Who benefits from lower gas mileage cars?     …Russia and Saudi Arabia, whose economies are almost totally dependent on selling fossil fuels; and the giant multinational oil companies, whose exploration efforts until recently have been predicated on demand increasing strongly enough to push prices up to $100 a barrel.

Who gets hurt by the Trump move?     …to the degree that it prolongs widespread use of inefficient gasoline-powered cars, the biggest potential losers are US-based auto firms and the larger number of US residents who become ill in a more polluted environment.  Why the car companies?  Arguably, they will put less R&D effort into developing less-polluting cars, including electric vehicles.  The desertification of China + disenchantment with diesel will have Europe and Asia, on the other hand, making electric cars a very high priority.  It wouldn’t be surprising to find in a few years a replay of the situation the Detroit automakers were in during the 1970s—when cheap, well-built imports flooded the country without the Big Three having competitive products.

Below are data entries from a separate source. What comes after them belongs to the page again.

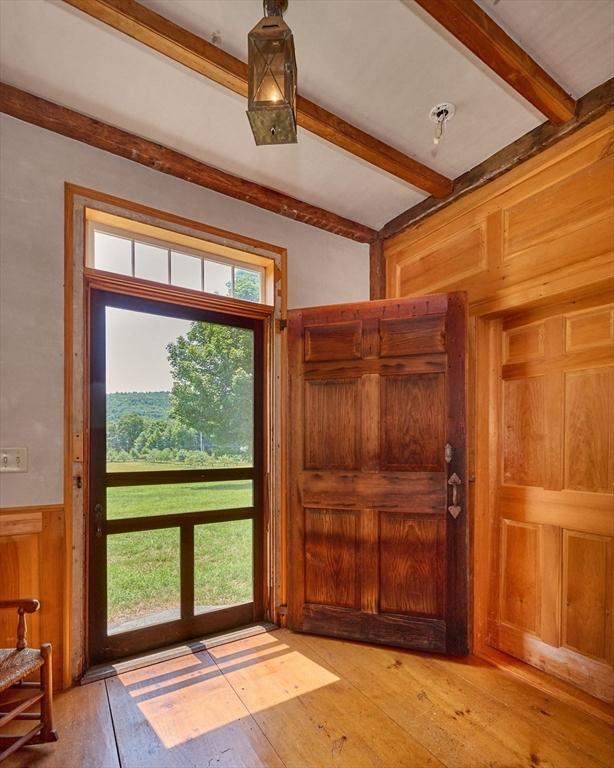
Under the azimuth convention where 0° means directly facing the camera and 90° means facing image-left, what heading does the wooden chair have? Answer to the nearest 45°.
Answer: approximately 315°

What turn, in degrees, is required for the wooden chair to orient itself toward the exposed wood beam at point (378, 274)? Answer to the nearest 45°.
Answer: approximately 45° to its left

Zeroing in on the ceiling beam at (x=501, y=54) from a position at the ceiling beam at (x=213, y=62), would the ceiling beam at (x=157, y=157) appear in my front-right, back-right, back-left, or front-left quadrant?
back-left

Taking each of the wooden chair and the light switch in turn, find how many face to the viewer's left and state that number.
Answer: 0

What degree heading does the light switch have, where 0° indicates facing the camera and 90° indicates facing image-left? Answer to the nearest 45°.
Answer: approximately 0°

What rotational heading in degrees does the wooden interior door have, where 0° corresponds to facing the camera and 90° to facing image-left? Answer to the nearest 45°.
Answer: approximately 45°

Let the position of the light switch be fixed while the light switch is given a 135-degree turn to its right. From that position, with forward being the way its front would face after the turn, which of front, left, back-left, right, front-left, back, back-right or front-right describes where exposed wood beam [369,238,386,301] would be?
back-right

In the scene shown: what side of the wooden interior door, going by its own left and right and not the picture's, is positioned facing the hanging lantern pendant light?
front

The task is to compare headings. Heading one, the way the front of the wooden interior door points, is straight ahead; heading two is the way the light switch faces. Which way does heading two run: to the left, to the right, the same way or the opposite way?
to the left
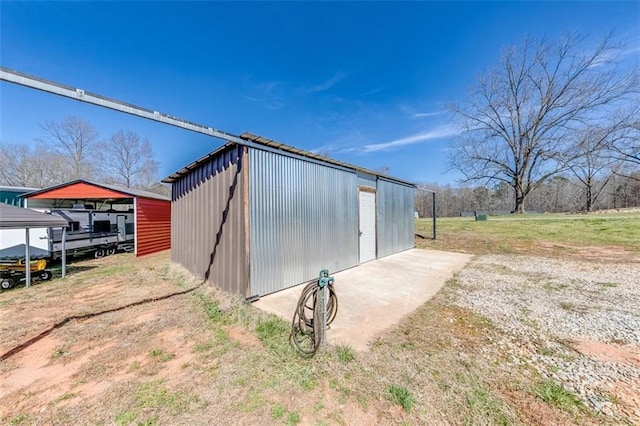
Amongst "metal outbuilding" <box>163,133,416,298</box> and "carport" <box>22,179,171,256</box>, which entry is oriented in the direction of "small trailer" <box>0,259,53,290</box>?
the carport

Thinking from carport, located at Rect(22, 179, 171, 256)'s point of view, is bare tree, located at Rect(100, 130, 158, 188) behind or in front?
behind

It’s one of the quirks of the US stock market that it has very little direct representation of the auto industry.  So the idea that profits there will be somewhat higher as the firms skimp on R&D will have little/no positive impact on the S&P.  Even the energy industry, the only possible beneficiary of this Trump policy, is a mere shadow of its former self.  Like Trump’s destruction of the American brand—Apple has dropped from #5 in China to #50 since his election—all I can see is damaging downside.

I think the Trump policy is intentional, like his trade wars and his income tax cut for the super-rich.  The most likely explanation for all these facets of Trumponomics is either he doesn’t realize the potentially grave economic damage he’s doing or it’s not a particularly high priority.